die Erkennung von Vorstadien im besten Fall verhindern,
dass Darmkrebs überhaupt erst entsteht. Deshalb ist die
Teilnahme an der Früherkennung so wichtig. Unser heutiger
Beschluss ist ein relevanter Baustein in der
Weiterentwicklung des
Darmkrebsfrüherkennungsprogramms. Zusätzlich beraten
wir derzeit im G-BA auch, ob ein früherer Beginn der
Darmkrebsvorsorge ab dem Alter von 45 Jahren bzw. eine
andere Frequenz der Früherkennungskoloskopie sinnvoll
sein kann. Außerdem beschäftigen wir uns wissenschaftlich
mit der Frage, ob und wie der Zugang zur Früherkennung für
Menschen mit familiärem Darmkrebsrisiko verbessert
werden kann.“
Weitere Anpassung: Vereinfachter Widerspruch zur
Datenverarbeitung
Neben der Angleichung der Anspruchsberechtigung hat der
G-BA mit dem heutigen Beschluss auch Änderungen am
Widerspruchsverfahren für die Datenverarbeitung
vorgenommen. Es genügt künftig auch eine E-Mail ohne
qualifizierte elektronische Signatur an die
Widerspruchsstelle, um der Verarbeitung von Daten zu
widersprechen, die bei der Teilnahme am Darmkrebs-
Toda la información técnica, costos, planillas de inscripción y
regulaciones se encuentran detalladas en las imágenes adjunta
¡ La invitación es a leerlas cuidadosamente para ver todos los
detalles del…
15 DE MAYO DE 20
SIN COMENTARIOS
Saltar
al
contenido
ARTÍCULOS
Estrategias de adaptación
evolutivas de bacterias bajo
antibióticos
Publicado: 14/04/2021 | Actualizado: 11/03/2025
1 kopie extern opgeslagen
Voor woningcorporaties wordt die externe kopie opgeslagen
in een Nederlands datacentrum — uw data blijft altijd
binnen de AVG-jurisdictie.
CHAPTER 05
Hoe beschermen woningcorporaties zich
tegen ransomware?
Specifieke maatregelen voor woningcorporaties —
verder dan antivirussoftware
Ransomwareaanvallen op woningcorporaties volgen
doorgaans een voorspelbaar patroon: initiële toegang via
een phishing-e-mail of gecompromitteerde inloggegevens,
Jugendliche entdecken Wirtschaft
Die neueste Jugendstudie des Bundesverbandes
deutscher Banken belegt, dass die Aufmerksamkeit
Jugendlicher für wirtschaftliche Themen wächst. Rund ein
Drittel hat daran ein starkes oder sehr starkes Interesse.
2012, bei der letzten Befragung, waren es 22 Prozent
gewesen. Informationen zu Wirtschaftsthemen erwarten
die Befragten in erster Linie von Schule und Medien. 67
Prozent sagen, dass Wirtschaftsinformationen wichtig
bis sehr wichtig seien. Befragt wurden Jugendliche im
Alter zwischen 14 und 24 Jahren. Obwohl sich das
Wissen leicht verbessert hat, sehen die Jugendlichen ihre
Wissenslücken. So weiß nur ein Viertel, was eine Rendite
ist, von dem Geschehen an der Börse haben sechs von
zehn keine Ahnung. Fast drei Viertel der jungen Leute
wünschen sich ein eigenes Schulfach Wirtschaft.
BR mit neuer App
☆ ☆ ☆ ☆ ☆
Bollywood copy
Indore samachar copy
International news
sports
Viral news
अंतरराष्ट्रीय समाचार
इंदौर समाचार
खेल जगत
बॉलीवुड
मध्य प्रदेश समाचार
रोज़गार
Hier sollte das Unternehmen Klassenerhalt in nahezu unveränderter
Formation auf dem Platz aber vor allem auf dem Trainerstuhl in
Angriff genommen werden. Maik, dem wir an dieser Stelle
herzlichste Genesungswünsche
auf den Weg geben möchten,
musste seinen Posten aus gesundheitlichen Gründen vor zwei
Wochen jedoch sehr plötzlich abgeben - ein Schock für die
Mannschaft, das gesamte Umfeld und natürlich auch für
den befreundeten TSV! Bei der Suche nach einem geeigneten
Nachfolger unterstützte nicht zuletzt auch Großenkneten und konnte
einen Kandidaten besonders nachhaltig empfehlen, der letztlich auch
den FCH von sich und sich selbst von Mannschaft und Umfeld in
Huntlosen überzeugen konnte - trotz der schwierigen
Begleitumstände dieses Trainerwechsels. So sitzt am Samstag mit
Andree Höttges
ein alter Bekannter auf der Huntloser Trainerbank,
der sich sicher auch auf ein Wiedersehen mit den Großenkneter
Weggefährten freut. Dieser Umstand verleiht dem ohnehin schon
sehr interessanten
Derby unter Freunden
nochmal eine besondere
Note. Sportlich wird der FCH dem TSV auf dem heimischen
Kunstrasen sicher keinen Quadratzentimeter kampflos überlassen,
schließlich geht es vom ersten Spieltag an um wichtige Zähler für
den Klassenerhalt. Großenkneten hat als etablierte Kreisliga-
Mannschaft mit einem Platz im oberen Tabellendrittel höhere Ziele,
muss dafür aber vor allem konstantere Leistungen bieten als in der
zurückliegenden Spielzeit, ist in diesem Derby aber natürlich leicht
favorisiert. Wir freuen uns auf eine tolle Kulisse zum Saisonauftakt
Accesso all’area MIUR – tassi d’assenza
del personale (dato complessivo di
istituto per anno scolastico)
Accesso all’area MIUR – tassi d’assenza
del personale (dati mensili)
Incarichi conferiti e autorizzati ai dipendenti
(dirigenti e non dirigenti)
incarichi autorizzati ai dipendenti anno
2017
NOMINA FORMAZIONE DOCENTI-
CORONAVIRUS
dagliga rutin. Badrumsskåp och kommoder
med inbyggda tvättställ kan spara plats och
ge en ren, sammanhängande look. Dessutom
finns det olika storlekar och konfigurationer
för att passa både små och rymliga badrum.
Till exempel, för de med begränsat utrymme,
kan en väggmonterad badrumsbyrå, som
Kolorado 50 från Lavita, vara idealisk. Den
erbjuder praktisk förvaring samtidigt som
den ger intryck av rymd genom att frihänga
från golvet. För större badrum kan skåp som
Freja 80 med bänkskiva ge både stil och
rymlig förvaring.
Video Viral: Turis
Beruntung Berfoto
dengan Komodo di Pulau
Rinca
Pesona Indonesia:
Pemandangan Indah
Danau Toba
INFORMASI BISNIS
☆ ☆ ☆ ☆ ☆
* Work required
From the material above, retype precisely the lines between the line holding "die Erkennung von" and the line holding "Darmkrebsvorsorge ab dem", inclusive, and nothing beyond them.

* Completed exercise
die Erkennung von Vorstadien im besten Fall verhindern,
dass Darmkrebs überhaupt erst entsteht. Deshalb ist die
Teilnahme an der Früherkennung so wichtig. Unser heutiger
Beschluss ist ein relevanter Baustein in der
Weiterentwicklung des
Darmkrebsfrüherkennungsprogramms. Zusätzlich beraten
wir derzeit im G-BA auch, ob ein früherer Beginn der
Darmkrebsvorsorge ab dem Alter von 45 Jahren bzw. eine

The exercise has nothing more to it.